Saturday, October 16, 2010

Jason Bonham’s Led Zeppelin Experience: Stephen LeBlanc

On the blogs that have attempted to track the musicians in Jason Bonham’s Led Zeppelin Experience (JBLZE), Stephen LeBlanc has been noted as a keyboard , second guitar and steel guitar player. He describes himself as a multi instrumentalist who does “vocals, keyboards, various guitars, bass, some drums.”

He first came to the publics attention on alternative band A Fine Frenzy’s first album, 2007’s One Cell in the Sea, where he is listed as playing piano, keyboards and vibraphone (a keyboard like percussion instrument), although he himself says he was the piano player on “many of her signature recordings.“

"I'm proud of what I accomplished in that project,“ he says. “I had a lot to do with creating her sound, even more so live.“

On their second album, last years Bomb in a Bird Cage, he is again credited as a keyboard player: piano, keyboards, Hammond Organ and Hammond B3.

While keyboards is his primary instrument, steel guitar is the family business.

Thirty Seven year old Stephen LeBlanc came from what biographers like to call, a musical family. His father was pedal steel guitar player Leo LeBlanc. Leo LeBlanc played with Jerry Jeff Walker, John Prine, Mac Davis, Carole King. Melissa Manchester, The Osmonds, Merle Haggart, Clarence Carter and The Wallflowers among others. He was a member of Walker’s touring band for three years, and Prines for two. He also played on many sessions at Stax records, Muscle Shoals and Sun Records.

Stephen told the following story on a pedal steel website last year:
Dylan and the Wallflowers were showcasing and playing gigs looking for a new record deal. Leo sat in with the band one night, everyone loved the sound, he was invited to sit in on more gigs and eventually became a full-fledged member of the band. The Wallflowers signed with Interscope and started recording the album (Bringing Down the Horse).

While working on the Wallflowers album, his father was diagnosed with cancer. He died  in 1995, age 57. Jakob Dylan dedicated The Wallflowers album Bringing Down the Horse is to Leo LeBlanc.

Born in 1972 in Memphis, Stephen began noodling on the family piano when he was 5. His “musical family,” included some older brothers. His first band was with the older brothers, playing songs such as Free’s Alright Now.

When Stephen was 11 the family moved to Nashville. He enrolled in the Blair School of Music at Vanderbilt, “were Roland Schneller taught him how to keep from damaging his fingers while playing fast.”

The family later moved to Waltham MA, where he took weekend classes at the New England Conservatory of Music.

Soon the family was on the move again, from Atlantic to Pacific: Massachusetts to Los Angeles. Stephen was 15 and enrolled in the LA Jazz Workshop, where he got to play with Louis Bellson, something he describes as, “one of the most amazing experiences of his life.”

He then went to the Dick Grove School of Music were he was taught how to “learn any song faster than most anyone else.” He played $50 sessions, in top 40 country bands, with R&B singers and heavy metal bands, but success eluded him.

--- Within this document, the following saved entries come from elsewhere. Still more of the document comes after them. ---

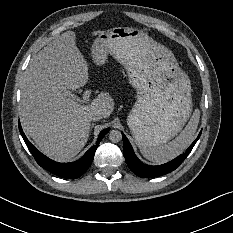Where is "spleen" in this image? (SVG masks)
<instances>
[{"mask_svg":"<svg viewBox=\"0 0 233 233\" xmlns=\"http://www.w3.org/2000/svg\"><path fill=\"white\" fill-rule=\"evenodd\" d=\"M200 120V110L196 108L184 130L171 142L157 148L141 149L144 158L154 164L168 163L181 155L195 139V132Z\"/></svg>","mask_w":233,"mask_h":233,"instance_id":"1","label":"spleen"}]
</instances>
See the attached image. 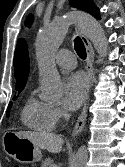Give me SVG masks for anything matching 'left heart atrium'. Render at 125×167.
I'll return each mask as SVG.
<instances>
[{
    "label": "left heart atrium",
    "instance_id": "left-heart-atrium-1",
    "mask_svg": "<svg viewBox=\"0 0 125 167\" xmlns=\"http://www.w3.org/2000/svg\"><path fill=\"white\" fill-rule=\"evenodd\" d=\"M87 88L88 82L82 73L70 74L64 81L63 107L70 111L78 109L85 99Z\"/></svg>",
    "mask_w": 125,
    "mask_h": 167
}]
</instances>
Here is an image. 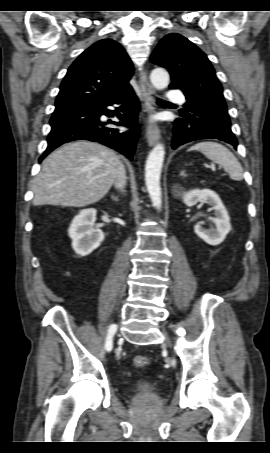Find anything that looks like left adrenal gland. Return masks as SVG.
Instances as JSON below:
<instances>
[{"label":"left adrenal gland","instance_id":"left-adrenal-gland-1","mask_svg":"<svg viewBox=\"0 0 270 453\" xmlns=\"http://www.w3.org/2000/svg\"><path fill=\"white\" fill-rule=\"evenodd\" d=\"M179 175H180V176H184V177H186V176H187V174L185 173V170H182V171L180 172V174H179Z\"/></svg>","mask_w":270,"mask_h":453}]
</instances>
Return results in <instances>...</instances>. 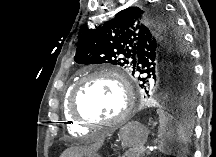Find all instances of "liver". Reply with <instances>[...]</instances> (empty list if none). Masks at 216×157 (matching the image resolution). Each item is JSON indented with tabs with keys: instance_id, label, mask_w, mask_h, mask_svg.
<instances>
[{
	"instance_id": "6515ba94",
	"label": "liver",
	"mask_w": 216,
	"mask_h": 157,
	"mask_svg": "<svg viewBox=\"0 0 216 157\" xmlns=\"http://www.w3.org/2000/svg\"><path fill=\"white\" fill-rule=\"evenodd\" d=\"M103 141V137H97L92 145L67 149L62 153L61 157L91 156L102 146Z\"/></svg>"
}]
</instances>
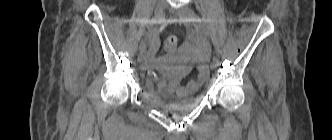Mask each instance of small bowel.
Masks as SVG:
<instances>
[{
	"mask_svg": "<svg viewBox=\"0 0 332 140\" xmlns=\"http://www.w3.org/2000/svg\"><path fill=\"white\" fill-rule=\"evenodd\" d=\"M198 46L194 47L191 44H184L180 47V51L192 53L198 63L199 75L196 81L202 82L208 75L207 61L209 57V48L203 42H198ZM158 52V41L153 38L150 40V45L148 51L145 52L143 69L147 70L155 61ZM155 74L149 72V78L153 79ZM157 88L159 90H166L170 93H176L180 89V85L176 82H168L165 75H162L157 83Z\"/></svg>",
	"mask_w": 332,
	"mask_h": 140,
	"instance_id": "obj_1",
	"label": "small bowel"
}]
</instances>
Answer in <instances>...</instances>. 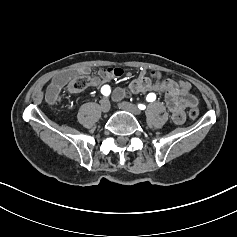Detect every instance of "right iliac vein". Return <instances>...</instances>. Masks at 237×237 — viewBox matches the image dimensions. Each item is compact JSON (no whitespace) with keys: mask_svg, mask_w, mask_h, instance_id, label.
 I'll list each match as a JSON object with an SVG mask.
<instances>
[{"mask_svg":"<svg viewBox=\"0 0 237 237\" xmlns=\"http://www.w3.org/2000/svg\"><path fill=\"white\" fill-rule=\"evenodd\" d=\"M110 102L107 98H103L101 101H100V108H101V111L103 113H107L109 112L110 110Z\"/></svg>","mask_w":237,"mask_h":237,"instance_id":"63e3f726","label":"right iliac vein"}]
</instances>
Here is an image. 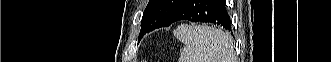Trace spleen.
Instances as JSON below:
<instances>
[{
    "label": "spleen",
    "instance_id": "1",
    "mask_svg": "<svg viewBox=\"0 0 331 62\" xmlns=\"http://www.w3.org/2000/svg\"><path fill=\"white\" fill-rule=\"evenodd\" d=\"M173 34L185 45L179 62H235L232 37L227 32L206 25L181 24Z\"/></svg>",
    "mask_w": 331,
    "mask_h": 62
}]
</instances>
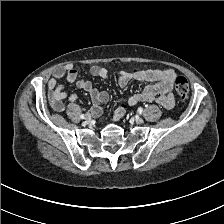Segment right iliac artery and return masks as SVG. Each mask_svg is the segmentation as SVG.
I'll use <instances>...</instances> for the list:
<instances>
[{
  "label": "right iliac artery",
  "instance_id": "1",
  "mask_svg": "<svg viewBox=\"0 0 224 224\" xmlns=\"http://www.w3.org/2000/svg\"><path fill=\"white\" fill-rule=\"evenodd\" d=\"M85 116H86V114H81V115H80V118H81V119H84Z\"/></svg>",
  "mask_w": 224,
  "mask_h": 224
}]
</instances>
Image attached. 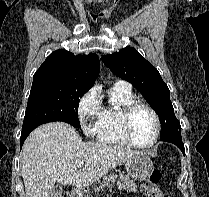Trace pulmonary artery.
<instances>
[{
  "label": "pulmonary artery",
  "mask_w": 209,
  "mask_h": 197,
  "mask_svg": "<svg viewBox=\"0 0 209 197\" xmlns=\"http://www.w3.org/2000/svg\"><path fill=\"white\" fill-rule=\"evenodd\" d=\"M115 85H121V86H130L127 82L122 81V80H118Z\"/></svg>",
  "instance_id": "pulmonary-artery-1"
}]
</instances>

Stephen did a lot of work with hip-hop rap artists during the 90’s, “making beats and playing keyboards.” He toured with a Tex-Mex country band, Rio Grande and toured with his dad on a project for Curb Records called Jackson Claypool.

At 23 he quit the music business, quit piano, bought a guitar and took an office job. Married and the parent of one son, now 7, Stephen spent his time doing his best Hendrix impression and recording. During his ten years in the corporate jungle, he recorded his first album, SLEB (Stephen LeBlanc’s Eclectic Band), never expecting to make any money off the project.

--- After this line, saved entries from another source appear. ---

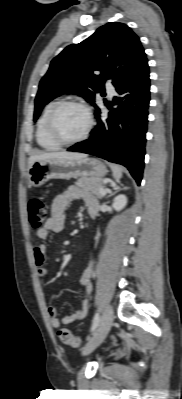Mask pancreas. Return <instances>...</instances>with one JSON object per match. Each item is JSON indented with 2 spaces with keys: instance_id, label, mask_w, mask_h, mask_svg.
I'll return each instance as SVG.
<instances>
[{
  "instance_id": "1",
  "label": "pancreas",
  "mask_w": 182,
  "mask_h": 399,
  "mask_svg": "<svg viewBox=\"0 0 182 399\" xmlns=\"http://www.w3.org/2000/svg\"><path fill=\"white\" fill-rule=\"evenodd\" d=\"M75 185L85 191L92 192L98 198L103 197V195L100 193V189L104 188V180L102 178L82 177L77 180Z\"/></svg>"
}]
</instances>
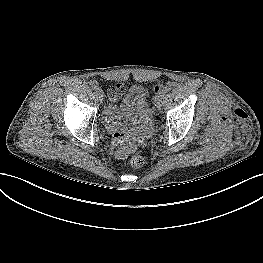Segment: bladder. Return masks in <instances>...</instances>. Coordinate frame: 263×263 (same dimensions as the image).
Listing matches in <instances>:
<instances>
[{
    "instance_id": "1",
    "label": "bladder",
    "mask_w": 263,
    "mask_h": 263,
    "mask_svg": "<svg viewBox=\"0 0 263 263\" xmlns=\"http://www.w3.org/2000/svg\"><path fill=\"white\" fill-rule=\"evenodd\" d=\"M112 108L109 116L116 121L115 124H129L134 131L137 128L145 129L150 121L145 100L140 93L131 92L120 97ZM137 119L139 122L137 123ZM127 129V127H124Z\"/></svg>"
}]
</instances>
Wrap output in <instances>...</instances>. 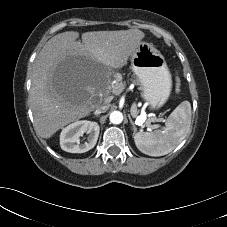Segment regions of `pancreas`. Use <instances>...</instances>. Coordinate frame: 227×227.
Returning a JSON list of instances; mask_svg holds the SVG:
<instances>
[{
  "label": "pancreas",
  "instance_id": "obj_1",
  "mask_svg": "<svg viewBox=\"0 0 227 227\" xmlns=\"http://www.w3.org/2000/svg\"><path fill=\"white\" fill-rule=\"evenodd\" d=\"M135 84H137V85H139V81L138 80H132ZM120 84V86H121V89H123L124 88V84H122V83H119ZM119 84H117V85H119Z\"/></svg>",
  "mask_w": 227,
  "mask_h": 227
}]
</instances>
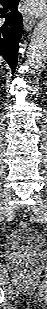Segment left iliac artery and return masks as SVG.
I'll list each match as a JSON object with an SVG mask.
<instances>
[{
	"label": "left iliac artery",
	"instance_id": "left-iliac-artery-1",
	"mask_svg": "<svg viewBox=\"0 0 47 309\" xmlns=\"http://www.w3.org/2000/svg\"><path fill=\"white\" fill-rule=\"evenodd\" d=\"M39 220H45V221H47V213H43V215L42 216H39V217H37L36 218V221H39Z\"/></svg>",
	"mask_w": 47,
	"mask_h": 309
}]
</instances>
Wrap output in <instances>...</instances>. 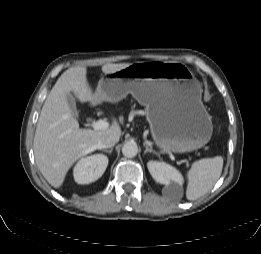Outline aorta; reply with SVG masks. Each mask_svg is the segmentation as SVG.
Masks as SVG:
<instances>
[{
  "label": "aorta",
  "mask_w": 261,
  "mask_h": 254,
  "mask_svg": "<svg viewBox=\"0 0 261 254\" xmlns=\"http://www.w3.org/2000/svg\"><path fill=\"white\" fill-rule=\"evenodd\" d=\"M138 153V146L135 142H127L122 147V154L127 158H133Z\"/></svg>",
  "instance_id": "obj_1"
}]
</instances>
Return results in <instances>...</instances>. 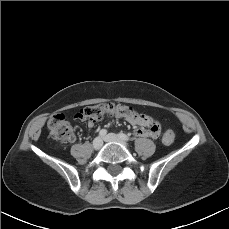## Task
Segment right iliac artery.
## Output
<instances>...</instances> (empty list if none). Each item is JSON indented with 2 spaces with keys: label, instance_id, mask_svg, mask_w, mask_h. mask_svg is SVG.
<instances>
[{
  "label": "right iliac artery",
  "instance_id": "right-iliac-artery-1",
  "mask_svg": "<svg viewBox=\"0 0 229 229\" xmlns=\"http://www.w3.org/2000/svg\"><path fill=\"white\" fill-rule=\"evenodd\" d=\"M106 134H107V130H106V129H102V130H100V132H99V135H100L101 137H104Z\"/></svg>",
  "mask_w": 229,
  "mask_h": 229
}]
</instances>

He is a big jazz fan and had his own jazz fusion group, as well as performed in many jazz gigs. He has even occasionally gigged as a drummer.

Stephen LeBlanc was recommended to Jason Bonham for the Led Zeppelin Experience tour by his friend, bass player Michael Devin. He and Devin have previously done a blues project together and Devin has played a gig with A Fine Frenzy. Of course, they currently play together in Jason Bonham’s Led Zeppelin Experience.

On playing Led Zeppelin music, LeBlanc says:
My personal connection to Led Zeppelin is mostly as a huge fan of the music, my older brother and I have listened to everything Zeppelin we could find since we were babies. I say this because, though my professional experience is very different from Zeppelin, I never stopped listening or being inspired by their music. JPJ is easily my biggest influence when it comes to rock keyboards.

The tour is going beautiful so far.


The Led Zeppelin Experience finishes off it's Western Canada leg in Regina Saskatchewan tonight, and Winnipeg Manitoba tomorrow.